Deciding if the potential benefits outweigh the harms of lung cancer screening for an individual patient requires a way to personalize estimates of benefit based on patients' risk factors. In a Letter to the Editor regarding a 2019 American Family Physician article on the pros and cons of lung cancer screening, Dr. Abbie Begnaud and colleagues suggested:
If an eligible patient is reasonably healthy, clinicians could consider calculating individualized lung cancer risk using one of several well-validated risk models. We and others have developed web-based tools to help clinicians incorporate individualized risk calculations into decision-making. Individualized risk assessment can be helpful because patients at higher risk of developing lung cancer are also more likely to benefit from early detection through screening. When lung cancer risk increases, uncertainty about whether to recommend screening decreases when the person has a reasonable life expectancy.Unlike risk prediction tools for cardiovascular disease and breast cancer, however, there is no consensus on which lung cancer risk calculator should be used. A systematic review published earlier this year in the Journal of General Internal Medicine identified 10 publicly available risk calculators and assessed their performance in 16 hypothetical patients across the continuum of lung cancer risk. The calculators used varying inputs (demographic factors, cancer history, smoking status, and personal and environmental factors) to generate lung cancer risk estimates; unsurprisingly, there were substantial differences in risk estimates for 10 of the 16 hypothetical patients. The authors concluded that the lack of standardization of lung cancer risk factors and consistency in risk estimates from web-based calculators may be an obstacle to shared decision making.

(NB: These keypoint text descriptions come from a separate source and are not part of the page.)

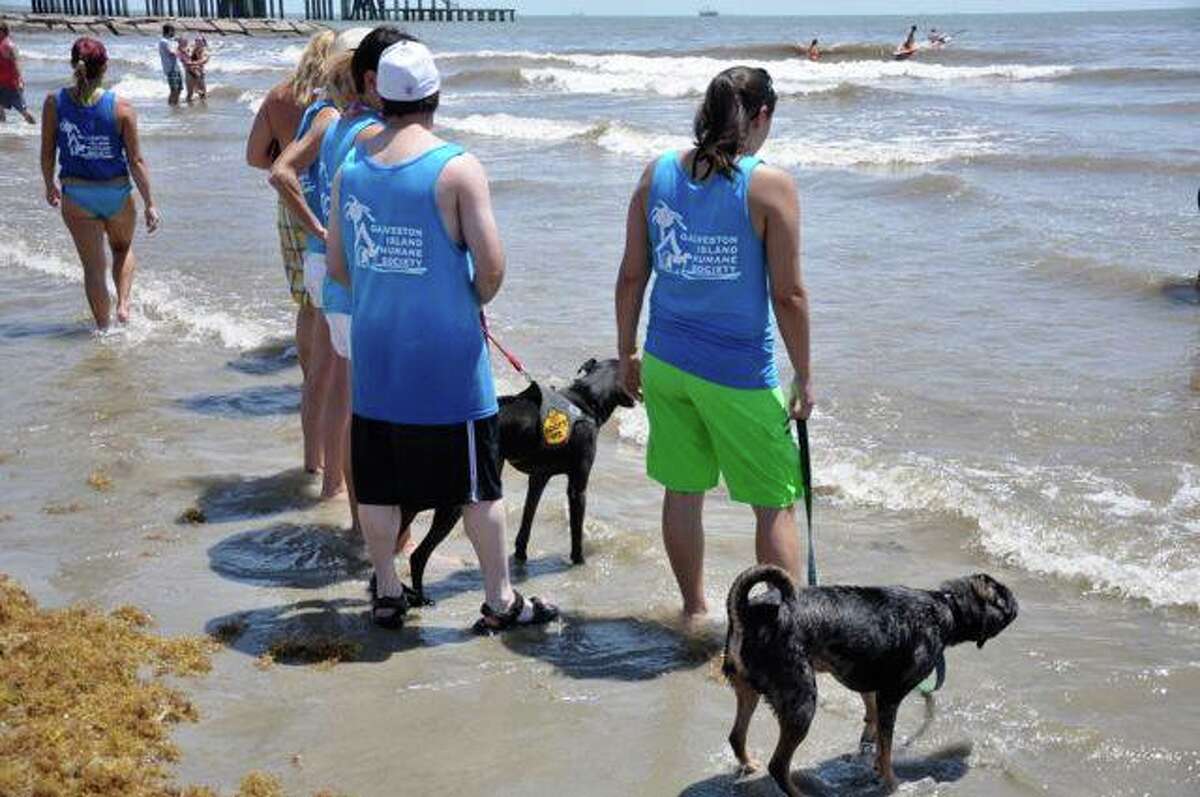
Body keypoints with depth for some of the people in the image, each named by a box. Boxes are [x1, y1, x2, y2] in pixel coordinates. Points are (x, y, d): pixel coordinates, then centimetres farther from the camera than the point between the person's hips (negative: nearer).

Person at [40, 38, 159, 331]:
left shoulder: (54, 103, -9)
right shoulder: (120, 109, -13)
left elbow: (47, 153, -1)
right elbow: (136, 162, -10)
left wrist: (50, 186, 17)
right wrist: (150, 204, -2)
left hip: (76, 196, 0)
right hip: (117, 193, 0)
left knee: (93, 265, 10)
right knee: (123, 248, 27)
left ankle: (103, 328, 13)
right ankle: (123, 304, 10)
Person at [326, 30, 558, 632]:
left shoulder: (351, 170, 2)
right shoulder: (457, 168, -13)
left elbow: (337, 267, 9)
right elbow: (491, 266, -16)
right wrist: (475, 301, 5)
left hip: (375, 357, 5)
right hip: (448, 359, -5)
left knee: (377, 483, 14)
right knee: (477, 484, 7)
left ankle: (387, 594, 26)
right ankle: (500, 601, 17)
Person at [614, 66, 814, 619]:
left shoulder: (657, 174, 0)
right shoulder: (770, 186, -13)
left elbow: (631, 275, 3)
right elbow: (788, 295, -13)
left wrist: (627, 354, 15)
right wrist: (804, 378, -1)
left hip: (666, 361, 5)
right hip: (740, 374, -5)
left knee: (682, 491, 18)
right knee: (776, 504, 7)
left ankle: (694, 611, 32)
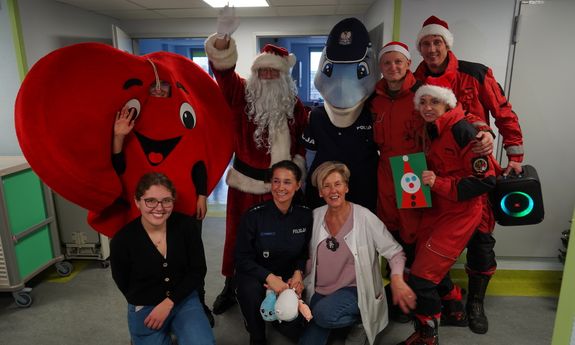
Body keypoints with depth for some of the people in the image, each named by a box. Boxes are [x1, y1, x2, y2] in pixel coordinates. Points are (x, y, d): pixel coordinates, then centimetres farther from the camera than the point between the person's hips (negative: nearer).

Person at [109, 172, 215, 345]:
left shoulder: (187, 225, -12)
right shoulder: (122, 240, -16)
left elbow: (198, 270, -6)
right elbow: (125, 286, 0)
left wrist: (169, 303, -12)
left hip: (185, 300, 0)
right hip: (144, 309, 0)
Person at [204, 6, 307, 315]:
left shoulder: (294, 105, 6)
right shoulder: (242, 94, 1)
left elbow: (303, 138, 10)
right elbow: (224, 73, -17)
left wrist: (296, 164, -3)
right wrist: (221, 47, -35)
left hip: (279, 183, 1)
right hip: (244, 181, 0)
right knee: (237, 235, 10)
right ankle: (231, 286, 29)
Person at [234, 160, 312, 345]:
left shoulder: (305, 215, -7)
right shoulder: (254, 215, -16)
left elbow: (305, 252, 5)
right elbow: (242, 258, -12)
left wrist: (298, 273, -14)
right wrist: (269, 277, -25)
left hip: (288, 276, 2)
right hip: (256, 274, -2)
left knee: (294, 329, -14)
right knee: (252, 290, -35)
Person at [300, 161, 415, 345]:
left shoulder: (364, 217, -14)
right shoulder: (316, 216, -1)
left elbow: (395, 252, -10)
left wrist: (396, 279, -28)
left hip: (354, 289, -3)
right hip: (320, 291, 3)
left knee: (324, 314, -30)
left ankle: (361, 320, -1)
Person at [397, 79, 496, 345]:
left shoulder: (462, 131, -19)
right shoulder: (431, 131, 7)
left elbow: (486, 180, -20)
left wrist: (438, 183, -23)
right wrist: (423, 179, 3)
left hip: (459, 214, -8)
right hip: (435, 209, 8)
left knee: (421, 278, -6)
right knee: (432, 269, 19)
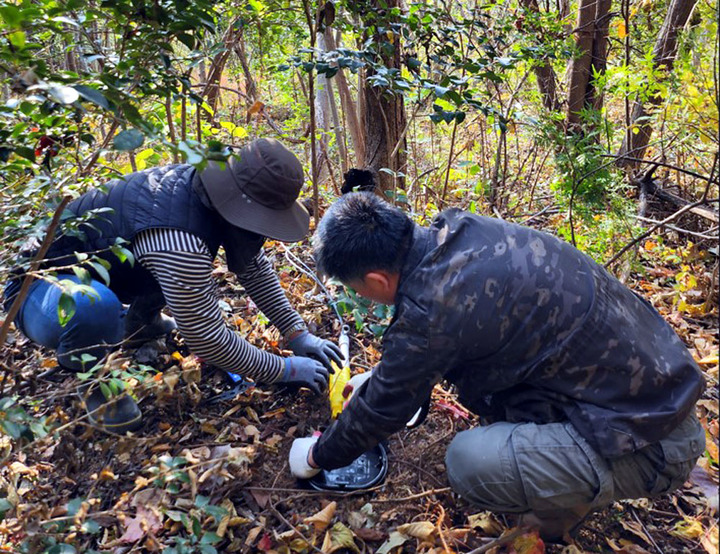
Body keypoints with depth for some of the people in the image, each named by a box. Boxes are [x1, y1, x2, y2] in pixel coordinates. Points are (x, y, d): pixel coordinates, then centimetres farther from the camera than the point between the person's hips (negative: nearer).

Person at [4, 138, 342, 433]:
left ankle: (140, 322, 23)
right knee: (93, 307, -39)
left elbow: (255, 267, -2)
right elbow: (206, 338, -30)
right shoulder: (178, 241, -40)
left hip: (97, 262, 8)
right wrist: (285, 370, -19)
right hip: (42, 286, -8)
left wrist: (298, 334, -4)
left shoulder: (206, 184, -14)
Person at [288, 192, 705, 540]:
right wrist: (381, 378, 28)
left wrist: (318, 457, 9)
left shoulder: (434, 308, -28)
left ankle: (576, 498, 9)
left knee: (469, 461, -21)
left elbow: (382, 410, -10)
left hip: (651, 443, -8)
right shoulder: (460, 229, -3)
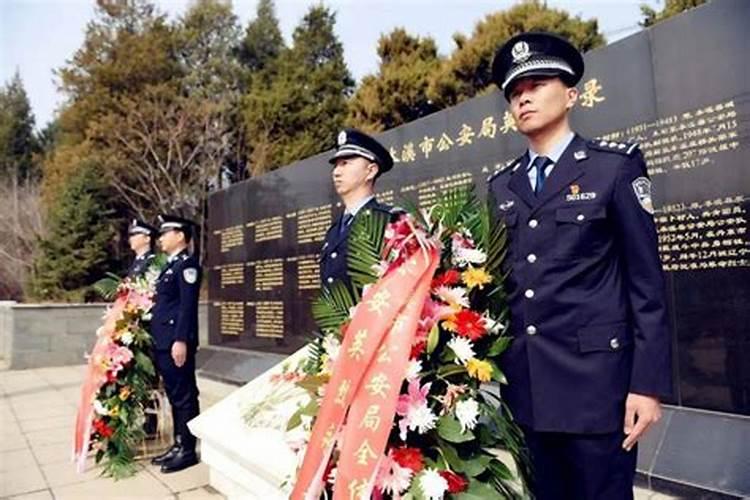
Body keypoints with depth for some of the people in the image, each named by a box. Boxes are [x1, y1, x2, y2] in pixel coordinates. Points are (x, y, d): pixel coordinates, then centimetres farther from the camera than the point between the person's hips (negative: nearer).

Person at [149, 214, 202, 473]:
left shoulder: (187, 263, -11)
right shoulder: (170, 265, 18)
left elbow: (188, 305, -18)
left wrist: (181, 340, -23)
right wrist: (158, 340, 18)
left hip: (176, 343, -9)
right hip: (164, 343, 10)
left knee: (185, 397, 0)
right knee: (174, 397, 15)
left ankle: (188, 451, 10)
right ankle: (178, 445, 25)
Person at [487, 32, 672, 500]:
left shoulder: (615, 166, -1)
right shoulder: (501, 186, 11)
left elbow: (647, 282, -5)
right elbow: (500, 280, 11)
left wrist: (647, 383, -10)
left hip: (595, 379, -4)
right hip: (524, 385, 5)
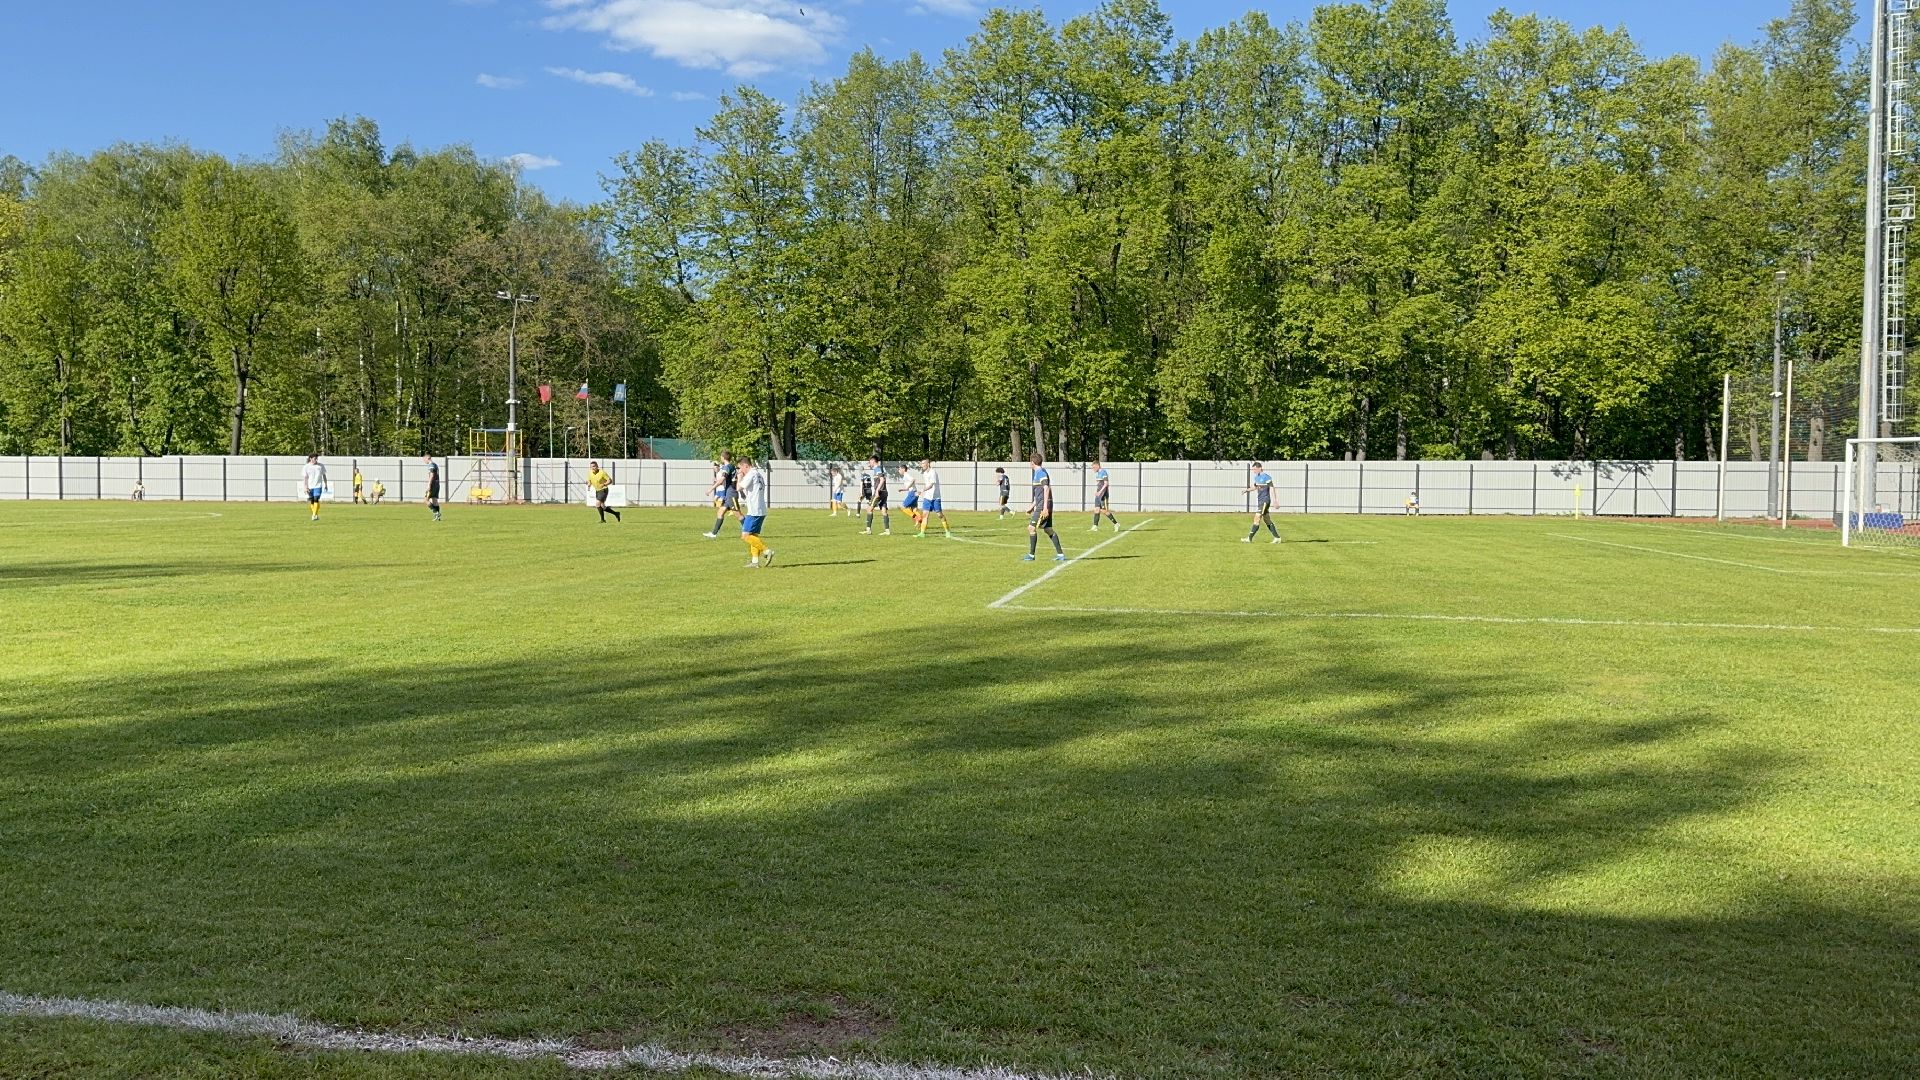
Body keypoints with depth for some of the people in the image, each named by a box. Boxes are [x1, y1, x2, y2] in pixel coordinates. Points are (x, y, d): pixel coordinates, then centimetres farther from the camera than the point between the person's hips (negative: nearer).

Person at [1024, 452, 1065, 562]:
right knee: (1048, 530, 9)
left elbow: (1046, 489, -21)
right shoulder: (1039, 472, 19)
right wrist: (1032, 506, 29)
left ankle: (1031, 555, -3)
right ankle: (1060, 554, 8)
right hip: (1041, 506, 9)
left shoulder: (1041, 472, -12)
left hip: (1043, 506, -9)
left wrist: (1045, 507, -25)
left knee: (1031, 528, -7)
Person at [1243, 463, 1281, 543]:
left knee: (1257, 518, -12)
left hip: (1265, 501, -9)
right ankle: (1277, 538, 17)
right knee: (1267, 520, 11)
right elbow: (1255, 487, 24)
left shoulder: (1266, 477, -14)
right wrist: (1247, 489, 5)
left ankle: (1249, 538, -12)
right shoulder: (1256, 477, 11)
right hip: (1260, 501, 9)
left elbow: (1272, 489, -12)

Notably, the USPSTF statement "recommends using age and smoking history to determine screening eligibility rather than more elaborate risk prediction models because there is insufficient evidence to assess whether risk prediction model–based screening would improve outcomes relative to using the risk factors of age and smoking history for broad implementation in primary care." In a Putting Prevention Into Practice case study in the July issue of AFP, Drs. Howard Tracer and James Pierre explained how to apply the Task Force recommendations in clinical practice. It will be interesting to see if the Centers for Medicare and Medicaid Services decides to follow the USPSTF and waive its current requirement for a shared decision-making visit prior to lung cancer screening.